-- Given data --
━━━━━━
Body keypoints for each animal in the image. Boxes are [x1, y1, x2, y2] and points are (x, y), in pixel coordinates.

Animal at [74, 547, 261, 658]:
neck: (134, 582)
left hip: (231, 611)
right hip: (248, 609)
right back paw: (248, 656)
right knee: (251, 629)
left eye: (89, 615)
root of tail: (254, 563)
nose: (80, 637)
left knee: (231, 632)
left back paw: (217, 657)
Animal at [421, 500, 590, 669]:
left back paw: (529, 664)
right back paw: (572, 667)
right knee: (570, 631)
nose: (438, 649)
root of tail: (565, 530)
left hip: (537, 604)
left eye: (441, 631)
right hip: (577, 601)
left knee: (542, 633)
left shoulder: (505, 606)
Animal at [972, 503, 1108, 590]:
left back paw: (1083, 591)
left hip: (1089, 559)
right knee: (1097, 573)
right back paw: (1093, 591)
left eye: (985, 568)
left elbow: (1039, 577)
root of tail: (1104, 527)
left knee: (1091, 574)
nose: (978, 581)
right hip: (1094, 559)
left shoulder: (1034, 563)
━━━━━━
Count every line of the data above that includes the word "knee", then state the total and nothing more.

-- Task solution --
6